Segment Start: Recorded information

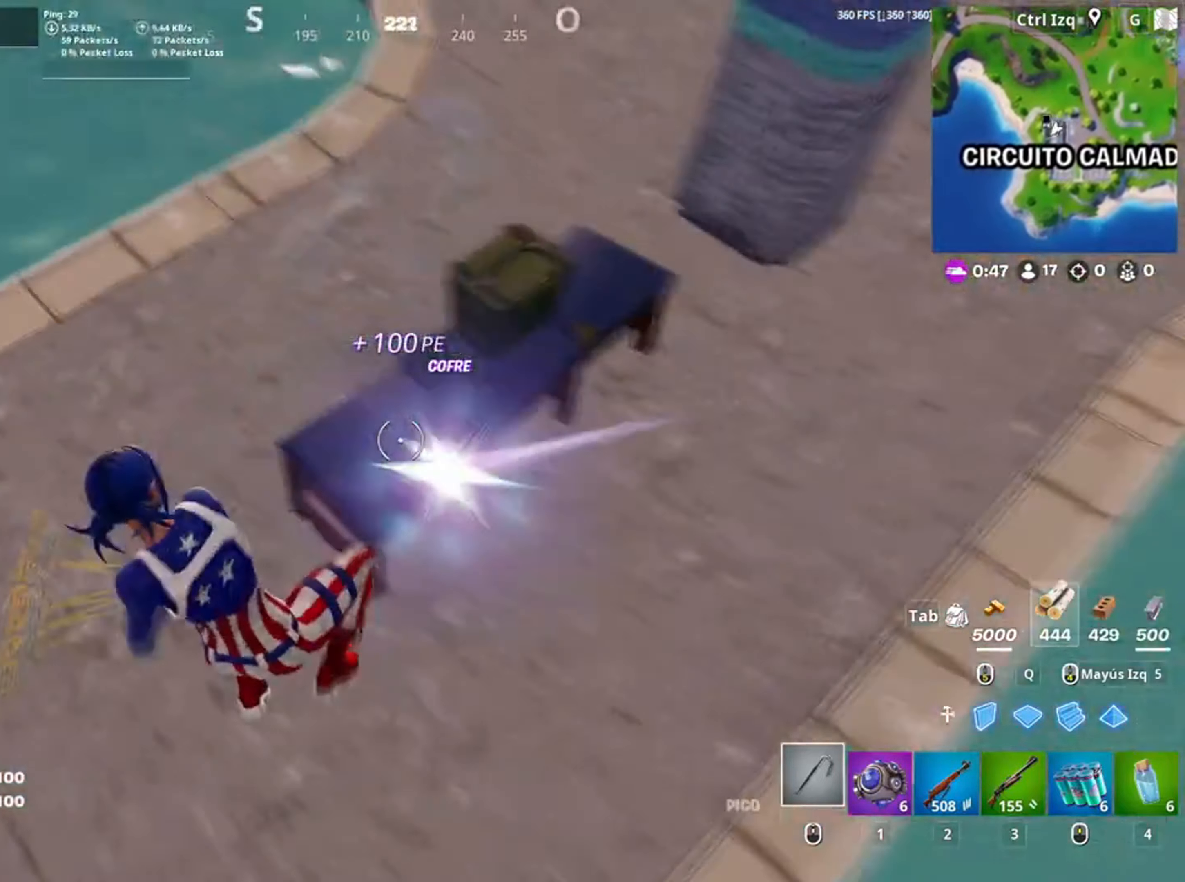
{"keys": ["w"], "mouse": [], "events": [[17, "3", "down"], [117, "3", "up"], [150, "mouse_left", "up"], [283, "mouse_wheel", "down"], [283, "v", "down"], [367, "v", "up"], [383, "mouse_wheel", "up"]]}
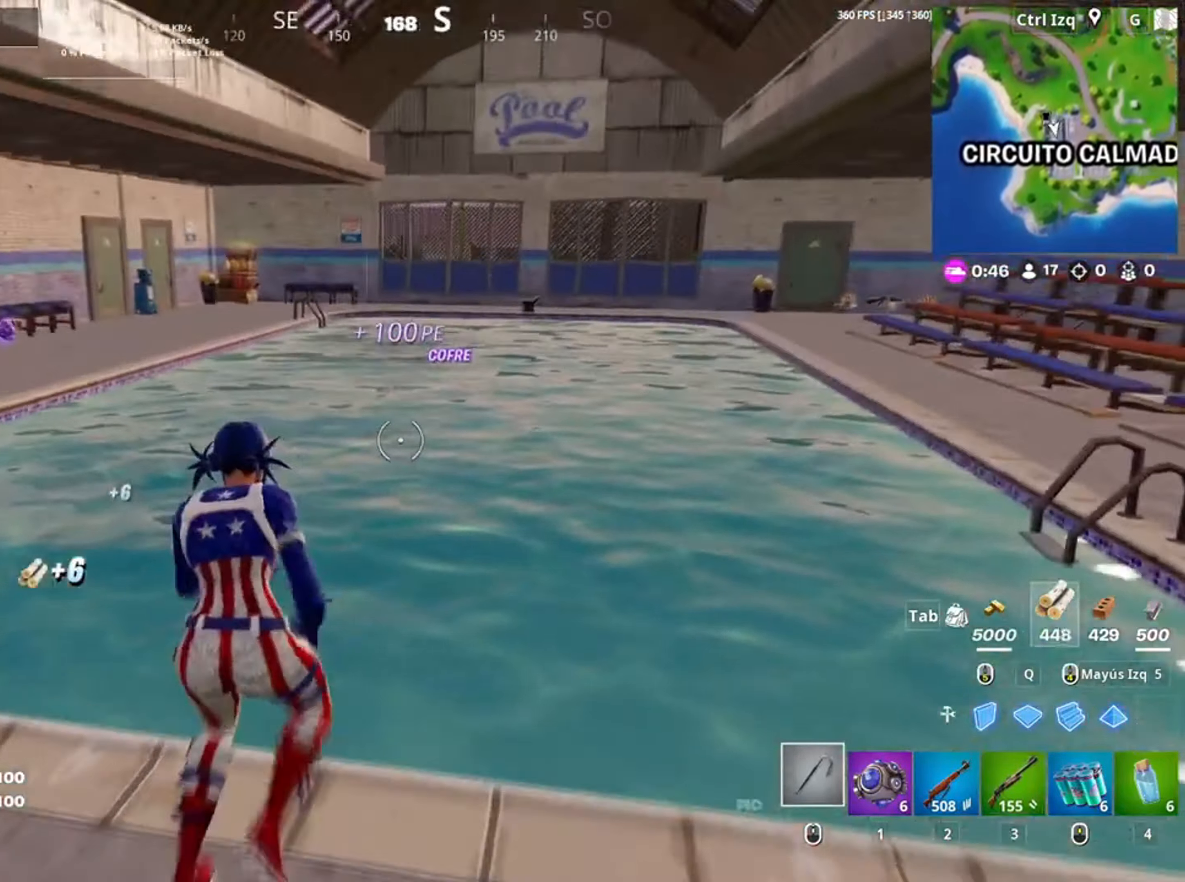
{"keys": ["w"], "mouse": [], "events": [[83, "space", "down"], [217, "space", "up"], [250, "d", "down"], [417, "d", "up"]]}
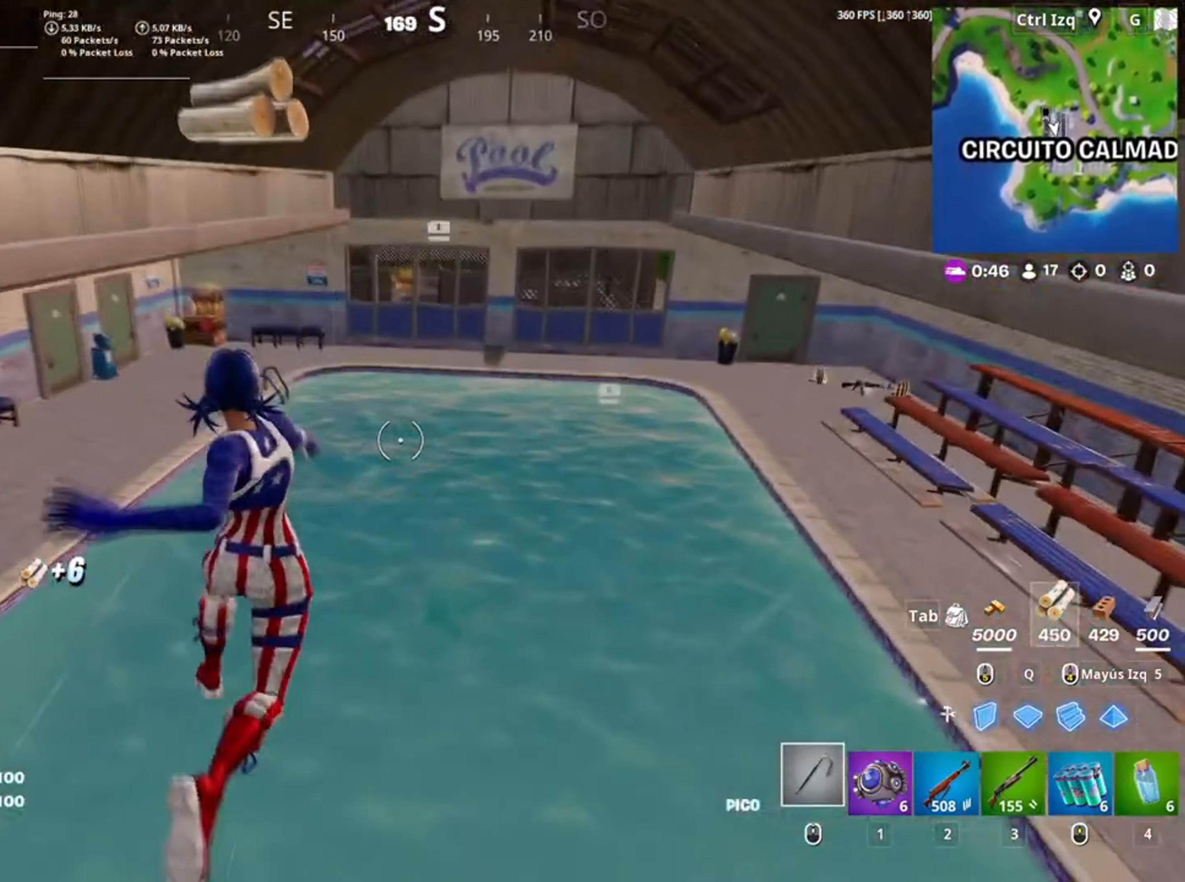
{"keys": ["d", "w"], "mouse": [], "events": [[100, "w", "up"], [217, "w", "down"], [417, "d", "down"]]}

Segment End: Recorded information

### Assignment
Everything in the listing must be copied exactly except the pictures.

### Solution below
{"keys": ["w"], "mouse": [], "events": [[17, "3", "down"], [117, "3", "up"], [150, "mouse_left", "up"], [283, "mouse_wheel", "down"], [283, "v", "down"], [367, "v", "up"], [383, "mouse_wheel", "up"]]}
{"keys": ["w"], "mouse": [], "events": [[83, "space", "down"], [217, "space", "up"], [250, "d", "down"], [417, "d", "up"]]}
{"keys": ["d", "w"], "mouse": [], "events": [[100, "w", "up"], [217, "w", "down"], [417, "d", "down"]]}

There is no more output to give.